Pilwali Malang
Pemilih Pindahan Karena Mobilitas Penduduk
"Jadi tidak ada pemilih siluman, karena semua pemilih bisa diketahui identitas dan keberadaannya,"
Penulis: David Yohanes | Editor: Adi Agus Santoso
Seperti di Rumah Sakit Syaiful Anwar (RSSA) Kota Malang. Khusus untuk pasien, KPU Kota Malang menjembatani mereka untuk mendapatkan surat A8. "Malah ada dua TPS yang dibuat bisa keliling melayani pasien-pasien yang sakit. Karena pasien tetap berhak memberikan suaranya, meski berada di kamar perawatan,” jelasnya, Selasa (28/5/2013).
Selain pasien, ada juga warga Kota Malang yang tidak bekerja dan tidak bisa memberikan suara di TPS tempat asalnya. Mereka yang pindah mencoblos ini, harus melengkapi diri dengan surat permohonan pindah mencoblos atau surat A8. "Mereka pasti tidka bisa mengurus surat A8 karena sakit. Karenanya KPU yang menjembatani mereka menguruskan surat tersebut," tambahnya.
Selain pindahan, ada juga pemilih yang tidak terdaftar dalam DPT. Mereka boleh mencoblos dengan menunjukan KTP dan KK. "KTP dan KK sebagai antisipasi warga yang punya hak pilih, tapi tidak tercantum dalam DPT. Kebijakan ini sudah kami konsultasikan dengan Panwaslu," ujarnya.

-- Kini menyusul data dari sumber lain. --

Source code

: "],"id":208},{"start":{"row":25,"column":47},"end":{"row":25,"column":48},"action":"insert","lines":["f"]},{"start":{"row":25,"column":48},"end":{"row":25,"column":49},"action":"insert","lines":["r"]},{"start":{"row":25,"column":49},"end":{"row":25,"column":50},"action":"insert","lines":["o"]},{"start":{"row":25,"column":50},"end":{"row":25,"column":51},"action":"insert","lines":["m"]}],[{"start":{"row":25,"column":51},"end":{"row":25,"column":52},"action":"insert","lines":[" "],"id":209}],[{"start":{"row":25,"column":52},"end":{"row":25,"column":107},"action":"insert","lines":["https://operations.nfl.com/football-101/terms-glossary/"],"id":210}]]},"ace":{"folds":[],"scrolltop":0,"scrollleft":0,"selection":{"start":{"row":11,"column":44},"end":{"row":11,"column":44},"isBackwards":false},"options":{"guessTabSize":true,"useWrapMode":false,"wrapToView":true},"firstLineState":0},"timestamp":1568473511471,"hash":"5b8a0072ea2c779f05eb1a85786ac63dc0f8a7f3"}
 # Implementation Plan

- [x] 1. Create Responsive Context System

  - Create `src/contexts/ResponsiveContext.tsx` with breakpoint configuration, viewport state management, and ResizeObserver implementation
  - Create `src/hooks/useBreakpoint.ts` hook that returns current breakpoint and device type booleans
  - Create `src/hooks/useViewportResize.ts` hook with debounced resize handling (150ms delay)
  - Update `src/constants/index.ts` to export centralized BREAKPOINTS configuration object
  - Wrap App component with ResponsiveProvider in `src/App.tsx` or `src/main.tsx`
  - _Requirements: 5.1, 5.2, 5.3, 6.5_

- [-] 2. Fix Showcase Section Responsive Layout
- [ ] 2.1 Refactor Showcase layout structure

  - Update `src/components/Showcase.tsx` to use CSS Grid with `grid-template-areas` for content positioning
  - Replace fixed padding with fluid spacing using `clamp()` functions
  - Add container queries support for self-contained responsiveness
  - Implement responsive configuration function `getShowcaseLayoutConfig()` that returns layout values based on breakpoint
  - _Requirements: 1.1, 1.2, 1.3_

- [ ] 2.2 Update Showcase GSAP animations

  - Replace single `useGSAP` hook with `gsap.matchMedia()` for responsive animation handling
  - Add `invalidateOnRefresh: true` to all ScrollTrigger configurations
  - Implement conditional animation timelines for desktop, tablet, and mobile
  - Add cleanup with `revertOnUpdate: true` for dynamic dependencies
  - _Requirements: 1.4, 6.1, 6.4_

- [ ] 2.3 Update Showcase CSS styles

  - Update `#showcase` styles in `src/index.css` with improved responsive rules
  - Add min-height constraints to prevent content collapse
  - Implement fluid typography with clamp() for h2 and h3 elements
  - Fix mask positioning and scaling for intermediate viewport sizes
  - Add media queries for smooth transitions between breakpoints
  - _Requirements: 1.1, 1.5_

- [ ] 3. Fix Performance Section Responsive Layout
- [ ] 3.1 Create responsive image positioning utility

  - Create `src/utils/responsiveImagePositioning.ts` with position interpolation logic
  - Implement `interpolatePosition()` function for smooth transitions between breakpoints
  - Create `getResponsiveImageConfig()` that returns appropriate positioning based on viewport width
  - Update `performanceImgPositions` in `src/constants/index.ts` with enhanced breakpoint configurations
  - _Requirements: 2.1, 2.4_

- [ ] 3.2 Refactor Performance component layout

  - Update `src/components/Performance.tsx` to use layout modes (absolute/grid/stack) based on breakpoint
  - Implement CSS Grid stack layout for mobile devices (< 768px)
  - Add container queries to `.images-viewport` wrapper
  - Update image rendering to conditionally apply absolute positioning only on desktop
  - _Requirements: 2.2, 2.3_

Namun pemilih yang menggunakan KTP dan KK ini hanya bisa mencoblos di tempat asalnya. PPS mencatat nomor KTP mereka sehingga keberadaannya bisa dilacak. "Jadi tidak ada pemilih siluman, karena semua pemilih bisa diketahui identitas dan keberadaannya," tegasnya.
Sebelumnya saksi pasangan nomor dua, Sri Rahayu-Priyatmoko Oetomo (SR-MK) memprotes hasil rekapitulasi di semua kecamatan. Mereka menganggap ada perbedaan angka mencolok karena pemilih pindahan dan perbedaan hasil akhir.